The Raspberry Pi 2 is considerably faster than the previous generation. Having some available computing overhead, as well as a slightly-more complicated infrastructure at home (due to the EC2 instance), I wanted to get some monitoring going. I dabbled a little with Nagios, but quickly remembered why I don’t care for it. After researching alternatives, I settled on Zabbix and just got it running this afternoon. It’ll take some time to get everything configured just right, but that’s part of the fun.

bash scripting

Due to a somewhat strange set of events, as I write this I’m making my living on a short-term contract developing some automation scripts in bash (a command-line shell on UNIX/Linux systems). It’s drawing on my older SysAdmin skills and has been really fun made even better by the fact I’m doing most of it from home via VPN. Not too shabby.

I have other projects I want to get into so I may write a follow-up with how those go. Now, back to Zabbix…

 

Teaching to the Test

This Saturday is my daughter’s high school graduation ceremony. It’s a celebration of all of the hard work she has put into learning and preparing herself for adulthood. As my wife was going through various papers and projects of her school career, she found this from when my daughter was in first or second grade encouraging everyone to do well on the API test:

The API Rap

It really reminds me why we decided to homeschool our kids. In the five or so years since we took responsibility for their education, I am certain they have learned from more subjects, gone more deeply with ones of significance or interest, and developed skills to more fittingly equip them for college and beyond.

I’m exceedingly proud of both my kids and very much like the people they have become. Would they have become quality people if they stayed in public school? Probably, but I have no doubt they are even better for having not.

 

Whose problem will I solve?

When you work in IT, your daily job is using your experience and skill with technology to solve problems facing the business. Not surprisingly, in the weeks following my departure from my previous employer, it has been a little tough to no longer think about the projects and challenges I had been facing for weeks or months (or even years). Don’t fret, I hardly loose any sleep over things any more as I spend my days with my family. That’s been a total plus of my present situation.

As I interview with companies and discuss the various challenges they face, I find myself contemplating how I would go about addressing them.

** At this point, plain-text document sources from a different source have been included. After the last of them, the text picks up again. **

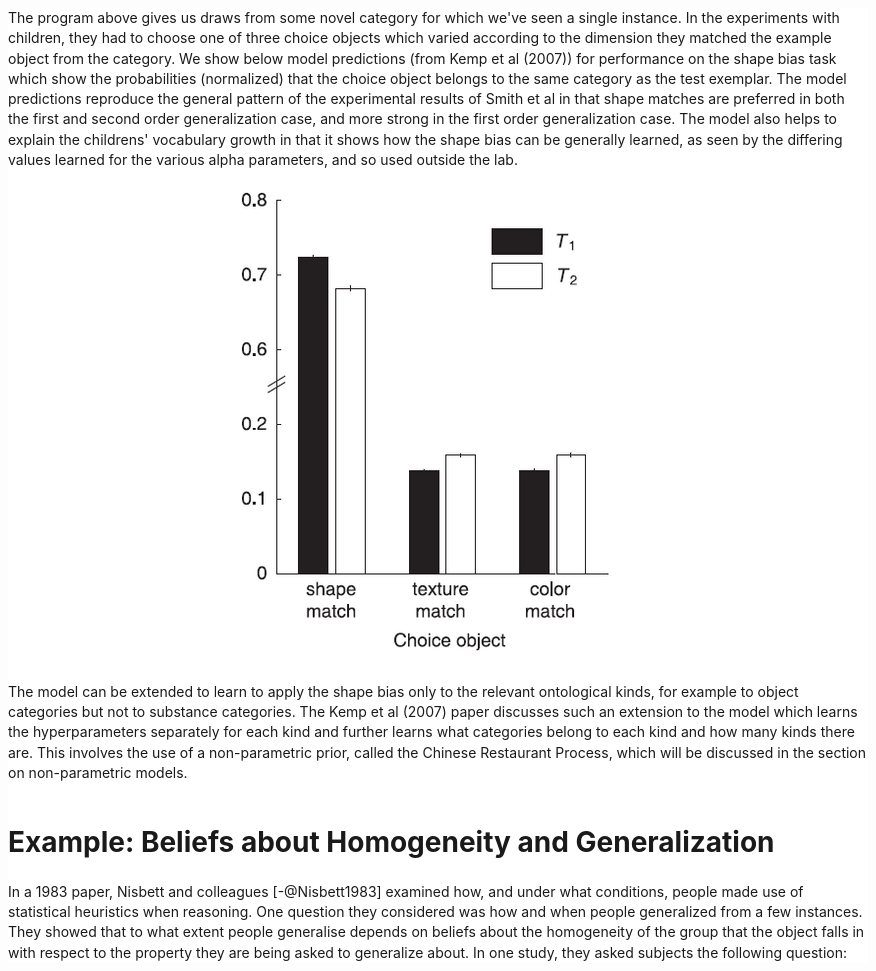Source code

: The program above gives us draws from some novel category for which we've seen a single instance. In the experiments with children, they had to choose one of three choice objects which varied according to the dimension they matched the example object from the category. We show below model predictions (from Kemp et al (2007)) for performance on the shape bias task which show the probabilities (normalized) that the choice object belongs to the same category as the test exemplar. The model predictions reproduce the general pattern of the experimental results of Smith et al in that shape matches are preferred in both the first and second order generalization case, and more strong in the first order generalization case. The model also helps to explain the childrens' vocabulary growth in that it shows how the shape bias can be generally learned, as seen by the differing values learned for the various alpha parameters, and so used outside the lab.

<center><img src='../assets/img/shape_bias_results_model.png' width='400' /></center>

The model can be extended to learn to apply the shape bias only to the relevant ontological kinds, for example to object categories but not to substance categories. The  Kemp et al (2007) paper discusses such an extension to the model which learns the hyperparameters separately for each kind and further learns what categories belong to each kind and how many kinds there are. This involves the use of a non-parametric prior, called the Chinese Restaurant Process, which will be discussed in the section on non-parametric models.

# Example: Beliefs about Homogeneity and Generalization

In a 1983 paper, Nisbett and colleagues [-@Nisbett1983] examined how, and under what conditions, people made use of statistical heuristics when reasoning. One question they considered was how and when people generalized from a few instances. They showed that to what extent people generalise depends on beliefs about the homogeneity of the group that the object falls in with respect to the property they are being asked to generalize about. In one study, they asked subjects the following question:
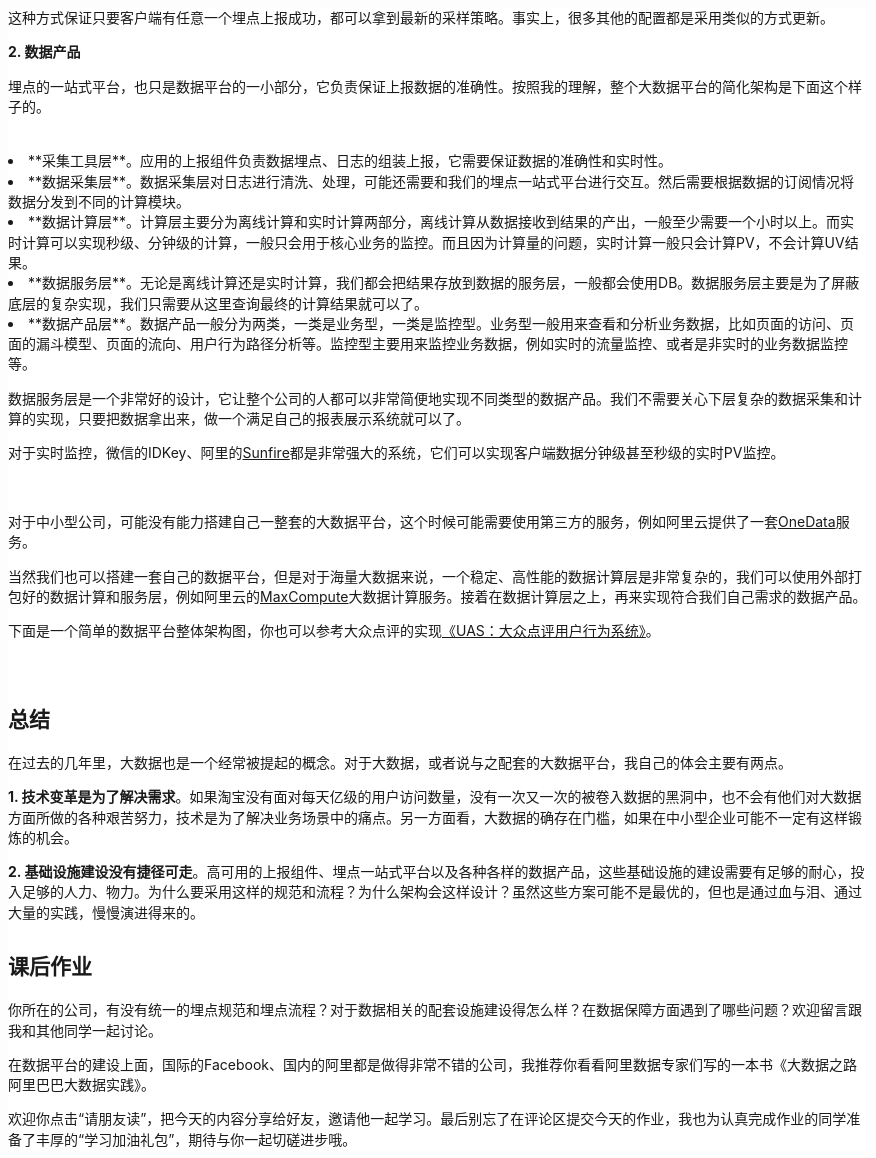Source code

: 这种方式保证只要客户端有任意一个埋点上报成功，都可以拿到最新的采样策略。事实上，很多其他的配置都是采用类似的方式更新。

**2. 数据产品**

埋点的一站式平台，也只是数据平台的一小部分，它负责保证上报数据的准确性。按照我的理解，整个大数据平台的简化架构是下面这个样子的。

<img src="https://static001.geekbang.org/resource/image/9a/f5/9a56caba69587db5b89d4ee1dac3b9f5.png" alt="">

<li>
**采集工具层**。应用的上报组件负责数据埋点、日志的组装上报，它需要保证数据的准确性和实时性。
</li>
<li>
**数据采集层**。数据采集层对日志进行清洗、处理，可能还需要和我们的埋点一站式平台进行交互。然后需要根据数据的订阅情况将数据分发到不同的计算模块。
</li>
<li>
**数据计算层**。计算层主要分为离线计算和实时计算两部分，离线计算从数据接收到结果的产出，一般至少需要一个小时以上。而实时计算可以实现秒级、分钟级的计算，一般只会用于核心业务的监控。而且因为计算量的问题，实时计算一般只会计算PV，不会计算UV结果。
</li>
<li>
**数据服务层**。无论是离线计算还是实时计算，我们都会把结果存放到数据的服务层，一般都会使用DB。数据服务层主要是为了屏蔽底层的复杂实现，我们只需要从这里查询最终的计算结果就可以了。
</li>
<li>
**数据产品层**。数据产品一般分为两类，一类是业务型，一类是监控型。业务型一般用来查看和分析业务数据，比如页面的访问、页面的漏斗模型、页面的流向、用户行为路径分析等。监控型主要用来监控业务数据，例如实时的流量监控、或者是非实时的业务数据监控等。
</li>

数据服务层是一个非常好的设计，它让整个公司的人都可以非常简便地实现不同类型的数据产品。我们不需要关心下层复杂的数据采集和计算的实现，只要把数据拿出来，做一个满足自己的报表展示系统就可以了。

对于实时监控，微信的IDKey、阿里的[Sunfire](https://mp.weixin.qq.com/s/rN2v9SNfyokUL3ijeWwkfg)都是非常强大的系统，它们可以实现客户端数据分钟级甚至秒级的实时PV监控。

<img src="https://static001.geekbang.org/resource/image/3c/39/3c3885bdef948b216c3c3a7b35c92639.png" alt="">

对于中小型公司，可能没有能力搭建自己一整套的大数据平台，这个时候可能需要使用第三方的服务，例如阿里云提供了一套[OneData](https://dt.alibaba.com/)服务。

当然我们也可以搭建一套自己的数据平台，但是对于海量大数据来说，一个稳定、高性能的数据计算层是非常复杂的，我们可以使用外部打包好的数据计算和服务层，例如阿里云的[MaxCompute](https://www.alibabacloud.com/help/zh/doc-detail/27800.htm?spm=a2c63.p38356.b99.2.472d603evPKK4j)大数据计算服务。接着在数据计算层之上，再来实现符合我们自己需求的数据产品。

下面是一个简单的数据平台整体架构图，你也可以参考大众点评的实现[《UAS：大众点评用户行为系统》](https://zhuanlan.zhihu.com/p/39145535)。

<img src="https://static001.geekbang.org/resource/image/4b/f2/4bbddf641eea9e1e74b56ad7b4e69ff2.png" alt="">

## 总结

在过去的几年里，大数据也是一个经常被提起的概念。对于大数据，或者说与之配套的大数据平台，我自己的体会主要有两点。

**1. 技术变革是为了解决需求**。如果淘宝没有面对每天亿级的用户访问数量，没有一次又一次的被卷入数据的黑洞中，也不会有他们对大数据方面所做的各种艰苦努力，技术是为了解决业务场景中的痛点。另一方面看，大数据的确存在门槛，如果在中小型企业可能不一定有这样锻炼的机会。

**2. 基础设施建设没有捷径可走**。高可用的上报组件、埋点一站式平台以及各种各样的数据产品，这些基础设施的建设需要有足够的耐心，投入足够的人力、物力。为什么要采用这样的规范和流程？为什么架构会这样设计？虽然这些方案可能不是最优的，但也是通过血与泪、通过大量的实践，慢慢演进得来的。

## 课后作业

你所在的公司，有没有统一的埋点规范和埋点流程？对于数据相关的配套设施建设得怎么样？在数据保障方面遇到了哪些问题？欢迎留言跟我和其他同学一起讨论。

在数据平台的建设上面，国际的Facebook、国内的阿里都是做得非常不错的公司，我推荐你看看阿里数据专家们写的一本书《大数据之路 阿里巴巴大数据实践》。

欢迎你点击“请朋友读”，把今天的内容分享给好友，邀请他一起学习。最后别忘了在评论区提交今天的作业，我也为认真完成作业的同学准备了丰厚的“学习加油礼包”，期待与你一起切磋进步哦。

Some are quite familiar while others are unlike anything I’ve faced before. Which challenges will I ultimately be called on to address? Only time will tell.

 

14 Years, 5 Months, 22 Days

That is how long I worked for my now previous employeer. Yesterday, I was included in a round of layoffs that hit my organization. That is quite a long run and I am thankful for the many opportunities I had and the numerous people I was fortunate to work with. Honestly, we accomplished some great things:

  • The launch of the PlayStation 2, PSP, PlayStation 3, PS Vita, and PlayStation 4
  • Development and release of countless titles from small download (PSN) titles to well-respected AAA ones like God of War, Uncharted, MLB, Last of Us, and most recently Bloodborne
  • The integration of new studios and the spin-off of others
  • The relocation of a studio to a new state-of-the-art location
  • The progression of game development from CD to DVD to Blu-ray and similar development footprints from 100’s of MB to 100’s of TB of storage
  • The growth from region-specific development to a fully world-wide development, QA, hosting, and IT organization
  • The evolution of servers from physical to virtual and a similar progression of hosting from thousands of physical servers to private and public clouds

In large and, more likely, small ways I strived to make a difference and am proud of my legacy there. I wish those that remain well. It is a great group of people that are smart and very resourceful. I hope to work with them again.

It is challenging as this is the first time in my entire career that I don’t know what’s next. That’s ok. I’ll be working again soon. In the meantime, I’ll enjoy the time with my family.